Consequently, South Korea along with Japan and China's Taiwan region, the United States has envisioned establishing a fragmenting semiconductor alliance in accordance with its self-interest-driven industrial policy lines while requiring them to break contractual agreements with their biggest semiconductor trading partner, China. According to the South Korean Chamber of Commerce and Industry, South Korea's semiconductor exports to China grew nearly 13-fold between 2000 and 2021. In 2020, the Chinese mainland received 43.2 percent of all South Korean semiconductor exports, and Hong Kong Special Administrative Region received another 18.3 percent, totaling 61.52 percent of all shipments, according to a KIEP analysis published earlier this year.

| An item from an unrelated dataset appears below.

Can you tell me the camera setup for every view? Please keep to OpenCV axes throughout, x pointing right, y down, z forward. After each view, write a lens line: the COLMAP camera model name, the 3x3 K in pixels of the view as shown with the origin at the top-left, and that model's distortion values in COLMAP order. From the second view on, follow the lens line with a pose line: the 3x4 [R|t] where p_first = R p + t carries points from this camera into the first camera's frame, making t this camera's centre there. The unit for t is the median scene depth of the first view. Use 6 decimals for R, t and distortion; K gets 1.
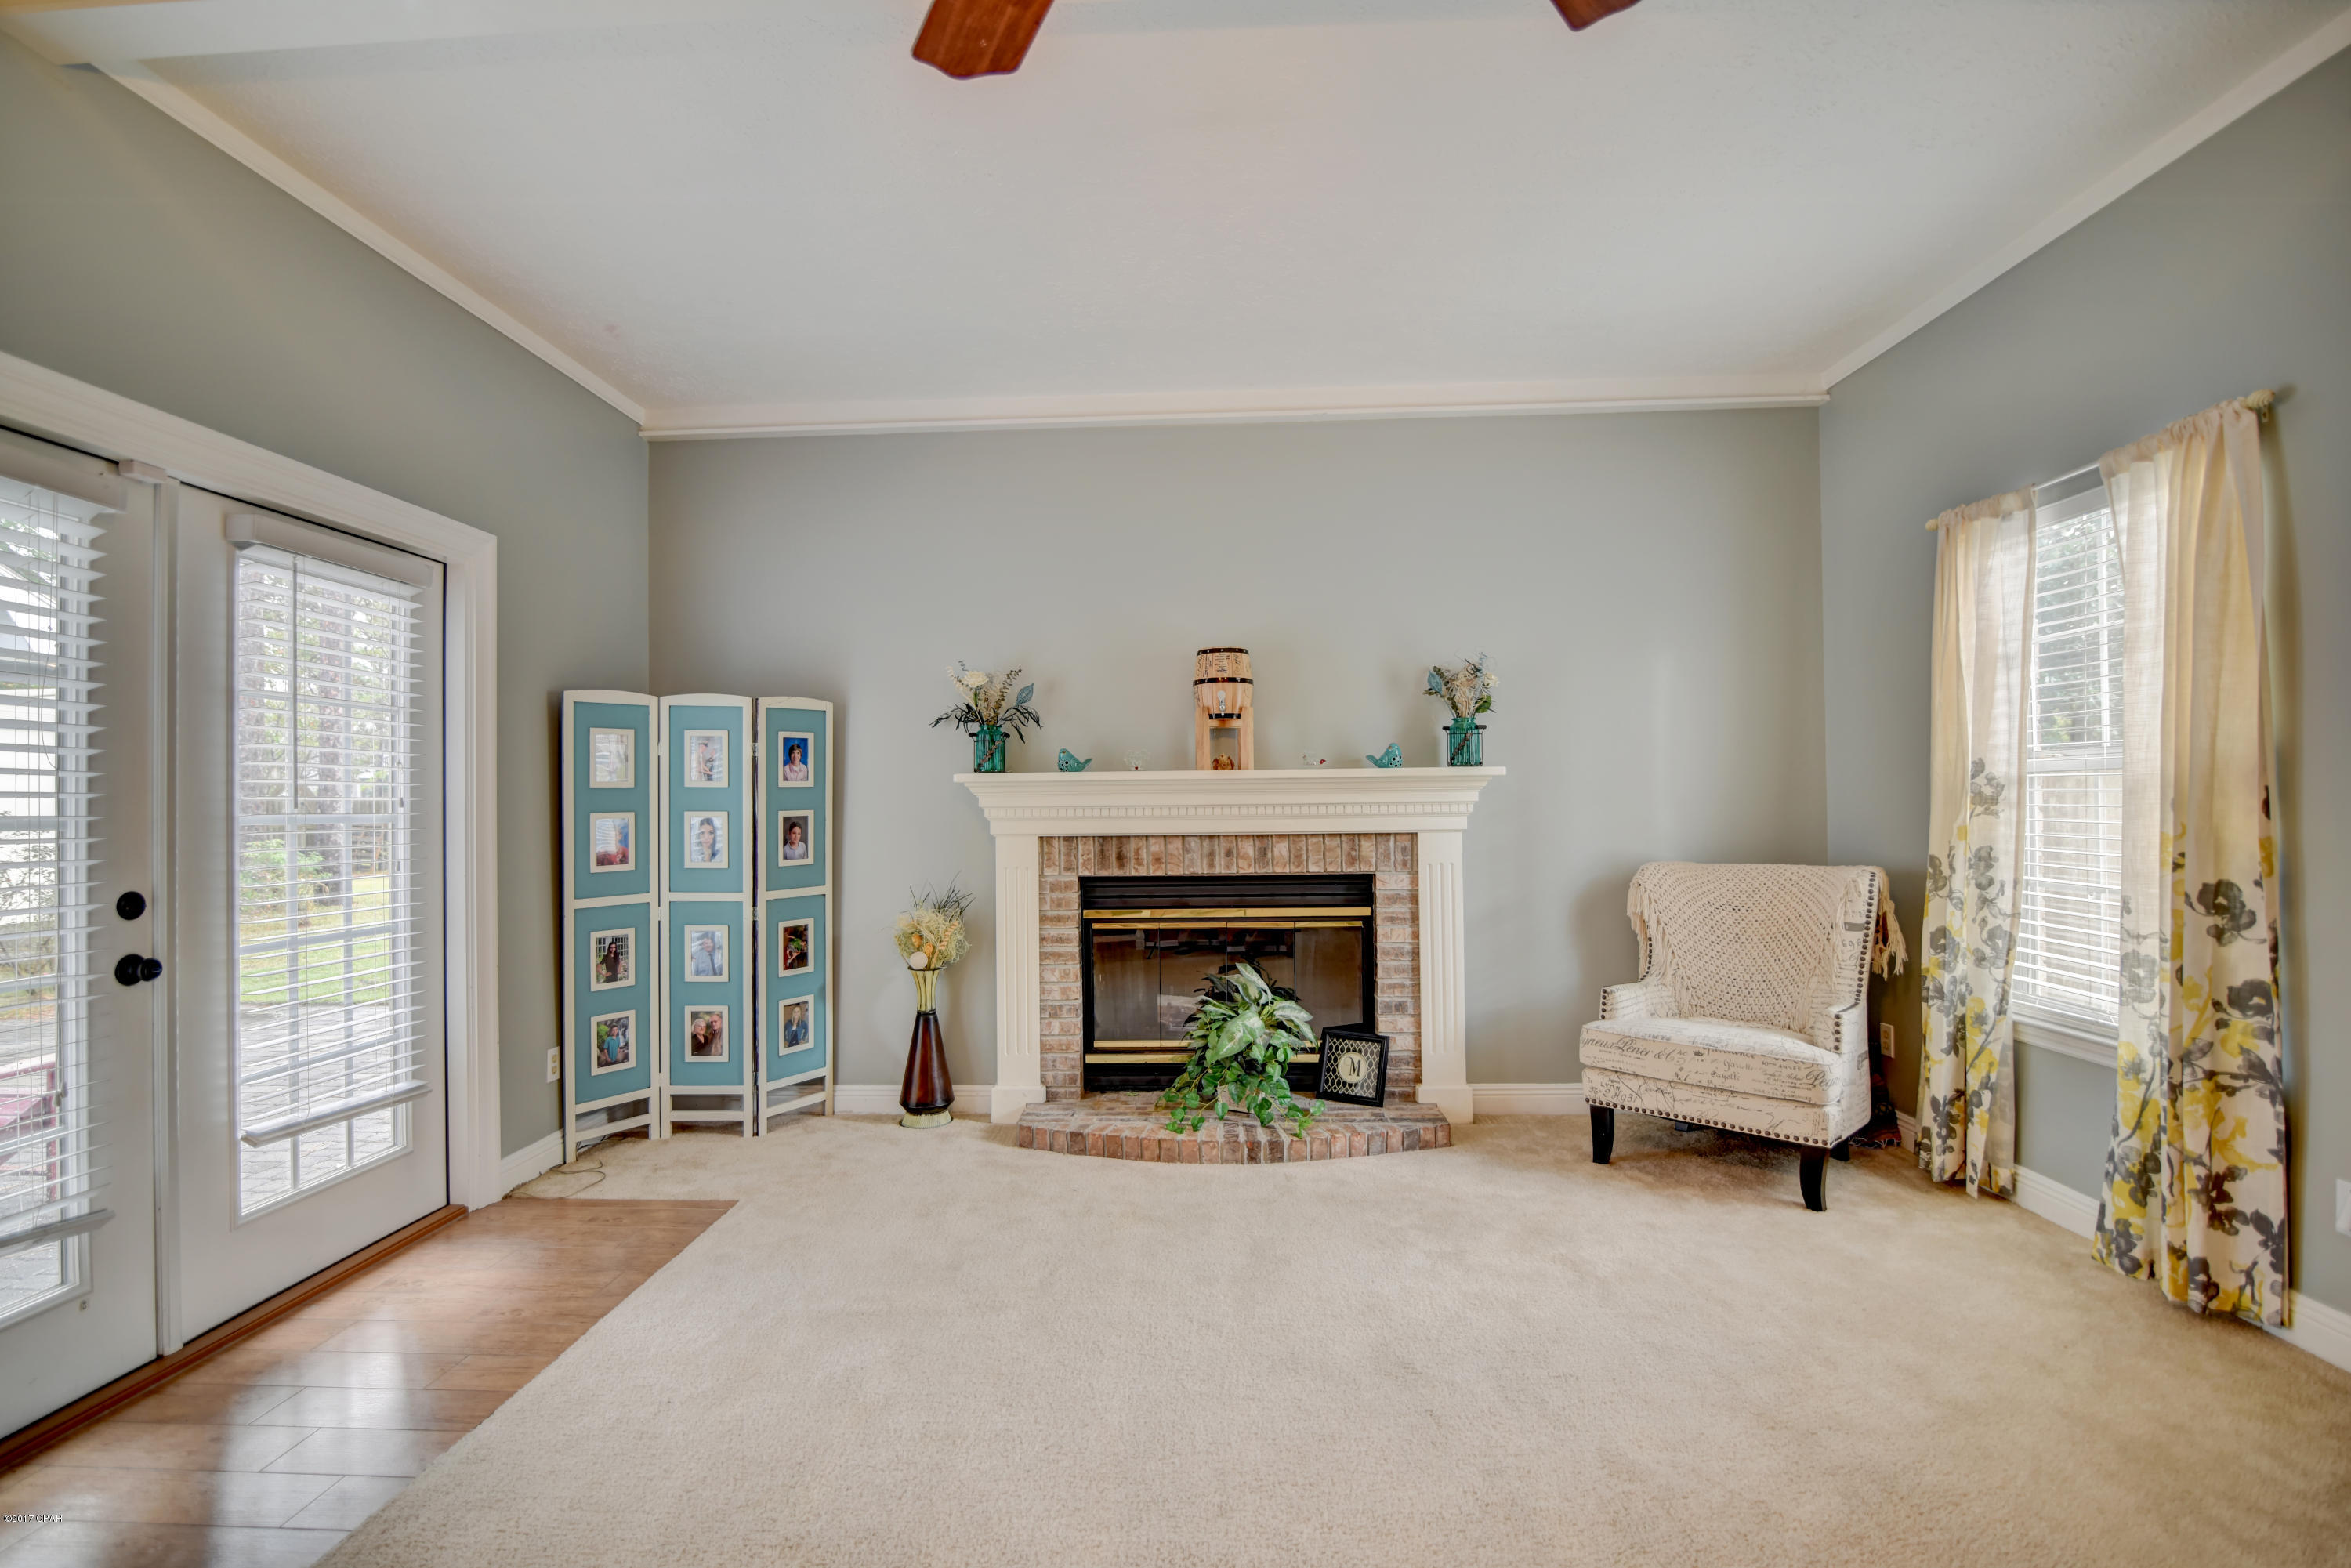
lens RADIAL K [[1082.8, 0, 1159.8], [0, 1082.8, 792.6], [0, 0, 1]] dist [-0.019003, 0.001068]
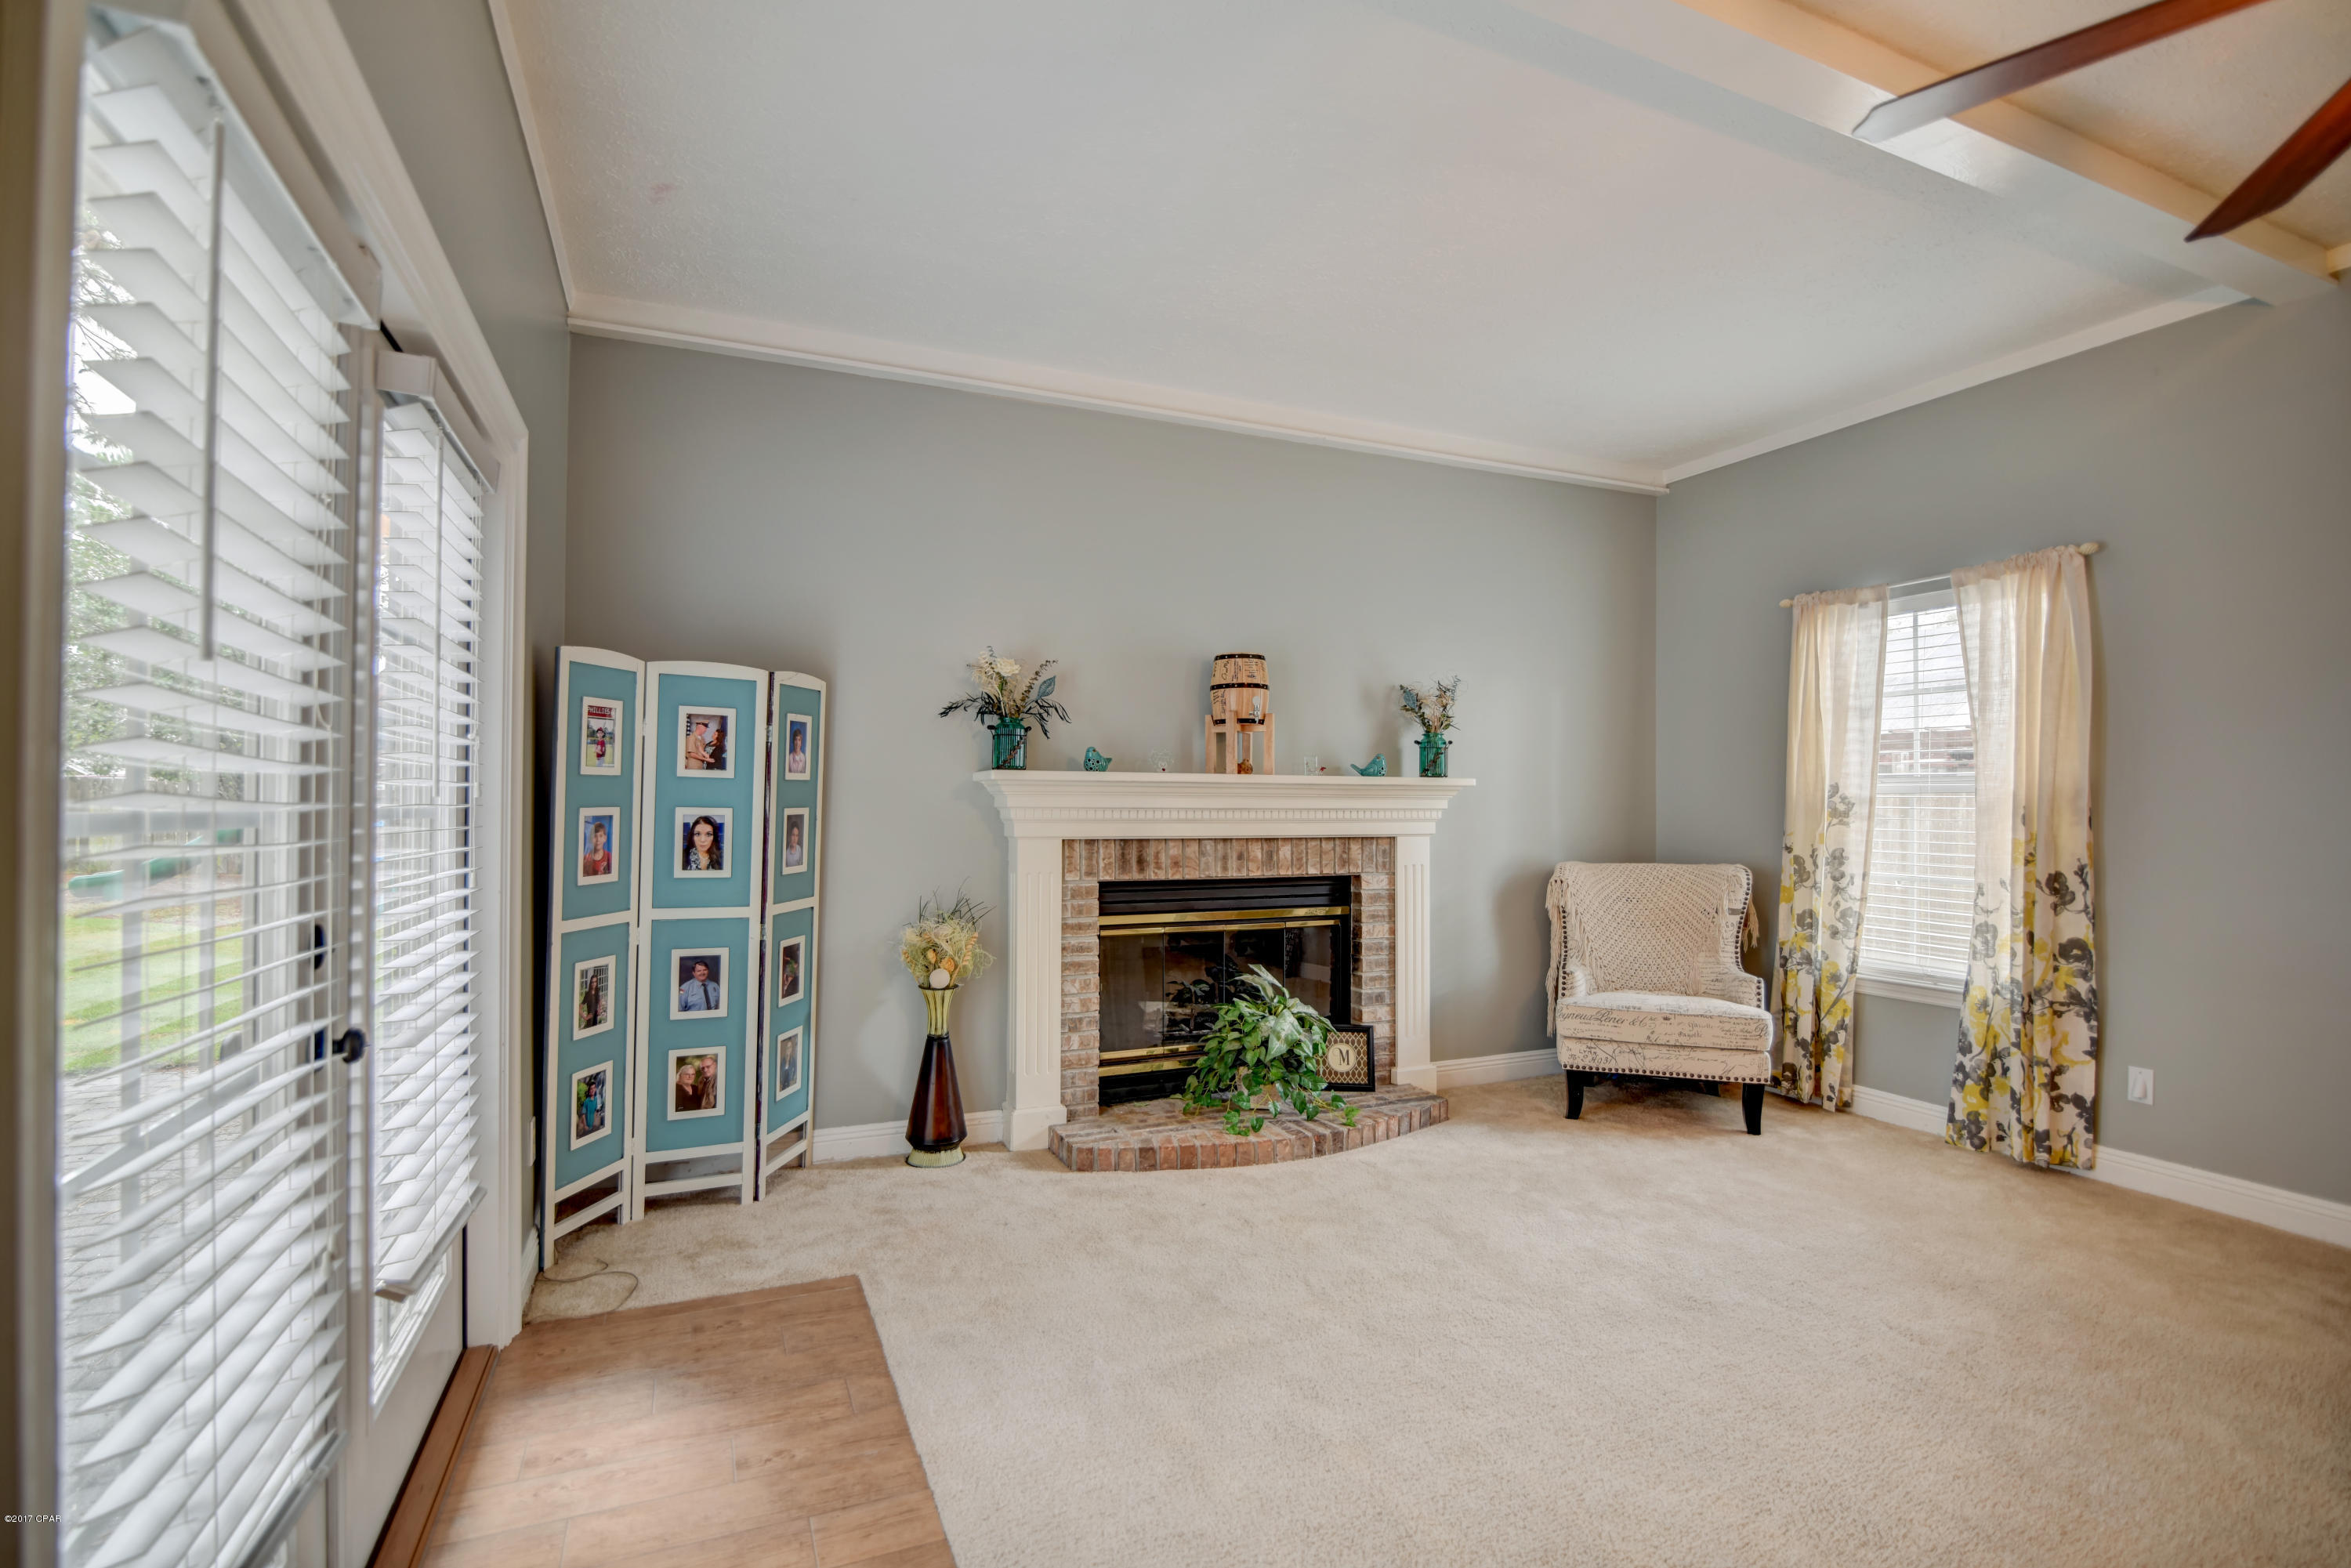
lens RADIAL K [[1082.8, 0, 1159.8], [0, 1082.8, 792.6], [0, 0, 1]] dist [-0.019003, 0.001068]
pose [[0.901352, 0.020953, 0.432581, -0.482539], [-0.019748, 0.999778, -0.007279, 0.005607], [-0.432637, -0.001981, 0.901566, 0.128448]]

Therefore, South Korea would have to comply if the U.S. strong-armed the country into compliance against its solid reluctance. The U.S., meanwhile, has granted South Korean semiconductor firms a one-year exemption from its newly adopted export control restrictions against China. But the short-term concession to South Korea is not because America is compassionate to its concern over its economic losses. Rather, given that Korea's strength in the semiconductor industry lies in manufacturing other than in semiconductor materials, parts, or equipment, the U.S., as expert points, is well aware that South Korea's taking part in U.S. semiconductor technology export restriction against China will have little to no effect. Maybe, it is not far off the United States would coerce South Korea into its decoupling fatalism at its sheer economic detriments as Washington's one-way anti-China policies have gotten blunter.     

Moreover, the ripple effects, in the U.S., China, and all other semiconductor stakeholders, could be the tip of the iceberg. As experts fear, the catastrophic consequences of export restrictions limiting China's access to American technology across the tech ecosystem will be witnessed over several decades. Both investments and innovation in the tech sector – which are contingent on"meticulously arranged supply chains and manufacturing processes"– will be hit hard as both countries and private tech firms have increasingly been wary of U.S. ever-growingly opaque, unpredictable and riskier China-proofing tech coercion.

Given the looming catastrophe that the U.S.'s decoupling policy process entails, it is imperative for countries to pursue more independent tech policies, if not one to make one's tech supply chain fully U.S.-proof. How? The Dutch have shown us already.